%%
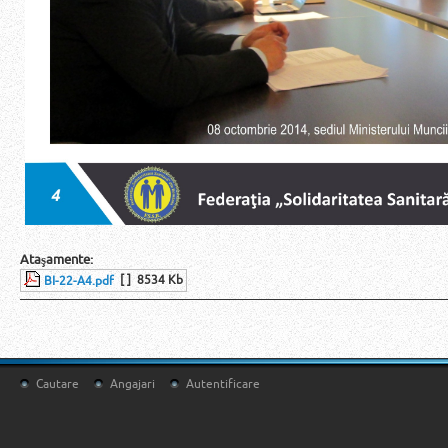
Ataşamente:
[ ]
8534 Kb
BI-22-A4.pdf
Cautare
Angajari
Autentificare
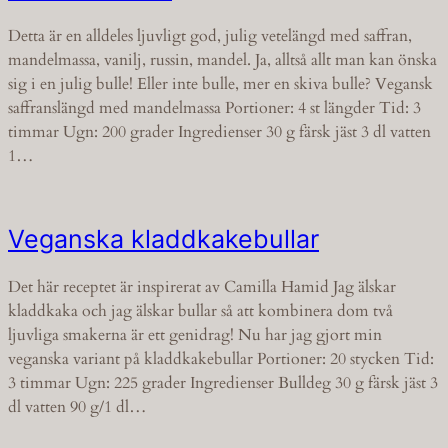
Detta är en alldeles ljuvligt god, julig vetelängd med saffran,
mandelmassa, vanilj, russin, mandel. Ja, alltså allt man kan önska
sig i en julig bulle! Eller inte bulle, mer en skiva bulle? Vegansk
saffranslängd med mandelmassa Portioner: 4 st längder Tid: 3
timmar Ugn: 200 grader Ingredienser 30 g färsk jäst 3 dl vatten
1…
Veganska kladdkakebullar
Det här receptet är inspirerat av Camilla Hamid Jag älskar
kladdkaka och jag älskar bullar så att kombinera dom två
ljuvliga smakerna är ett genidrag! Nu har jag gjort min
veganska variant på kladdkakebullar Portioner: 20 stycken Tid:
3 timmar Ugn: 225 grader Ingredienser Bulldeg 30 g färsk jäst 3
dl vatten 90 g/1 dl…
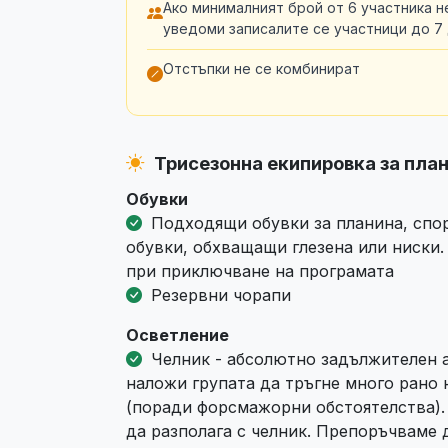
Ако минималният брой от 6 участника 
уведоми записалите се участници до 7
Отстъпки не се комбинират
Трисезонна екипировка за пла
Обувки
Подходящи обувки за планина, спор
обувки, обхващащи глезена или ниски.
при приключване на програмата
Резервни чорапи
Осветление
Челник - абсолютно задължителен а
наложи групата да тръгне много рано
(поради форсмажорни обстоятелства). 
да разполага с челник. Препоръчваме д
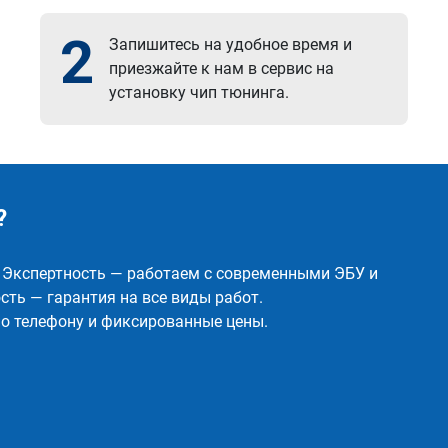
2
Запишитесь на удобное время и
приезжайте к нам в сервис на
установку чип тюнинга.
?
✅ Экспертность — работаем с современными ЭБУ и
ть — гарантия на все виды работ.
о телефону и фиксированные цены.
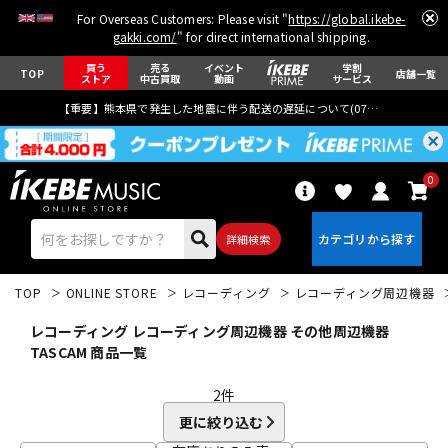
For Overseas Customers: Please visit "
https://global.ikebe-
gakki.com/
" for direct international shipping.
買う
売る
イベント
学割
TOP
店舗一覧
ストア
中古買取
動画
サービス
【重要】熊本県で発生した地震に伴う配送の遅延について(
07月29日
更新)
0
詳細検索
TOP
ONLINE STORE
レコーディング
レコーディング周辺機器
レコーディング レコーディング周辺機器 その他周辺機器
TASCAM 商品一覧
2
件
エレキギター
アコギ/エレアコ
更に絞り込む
%%
WHAT THIS TASK INVOLVES
List each line in the rows above that contains the word "Ingredienser". Match case exactly.

TASK ANSWER
timmar Ugn: 200 grader Ingredienser 30 g färsk jäst 3 dl vatten
3 timmar Ugn: 225 grader Ingredienser Bulldeg 30 g färsk jäst 3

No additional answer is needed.